Колеса телеги давили лужи с потрескавшимся, дрогнувшим под ее тяжестью небом. Архитектор чувствовал, что простыл, в горле першило, подкрадывался кашель. Сегодня у панны Новак не получилось достать машину, это означало дополнительные трудности. Спрятать ребенка в телеге было гораздо сложнее. Эва озябла, и Яцек накинул свой бушлат на ее приталенное пальто с меховым воротником. Повозка со скрипом медленно катила следом за Otto. Несколько раз попадались еврейские полицейские: один ехал на велосипеде, второй просто шел навстречу, покачивал в руке дубинку, обшаривал каждый закоулок востренькими глазками; когда ему попадались дети-старички с протянутой рукой, он рявкал на них и замахивался, прогоняя с обочины. Оба полицейских настороженно уставились на телегу, но, увидев коробки со средствами дезинфекции, сразу потеряли интерес.
Наконец Отто дошел до нужного дома и подал знак: снял свою помятую шляпу и отряхнул ее, после чего скрылся в тени подъезда. Яцек остановил лошадь, Эва спрыгнула с телеги и вошла следом. Айзенштат пропустил женщину с авоськой, что медленно спускалась по подъездной лестнице, поправляя на себе мужскую рубаху, затем энергично поманил рукой медсестру и молча кивнул на облупившуюся дверь с оторванной ручкой. Над дверью был приколочен старый, потертый футляр с мезузой. В подъезде стоял тяжелый запах баланды и жира. Эва достала из кармана мел и пометила квартиру белым крестом. Отто передал ей сжатую в кулаке, мокрую от пота записку с краткой информацией о живущей здесь семье.
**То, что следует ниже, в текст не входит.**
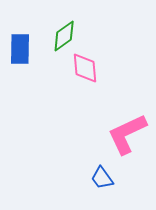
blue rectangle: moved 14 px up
Архитектор спустился по засыпанным стекольной крошкой ступеням в маленькую подвальную каморку. Эва, глядя под ноги, аккуратно шагала следом, стараясь в темноте не задевать битые бутылки. Отто пропустил девушку вперед, оглянулся и, убедившись, что в подъезде никого нет, закрыл дверь каморки. Снял пальто и, почти прижавшись к Эве, накинул его поверх голов, чтобы приглушить звук голосов. Под ногами валялось тряпье, пропахшее мочой и лежалым, немытым телом: судя по всему, по ночам в подвале кто-то спал.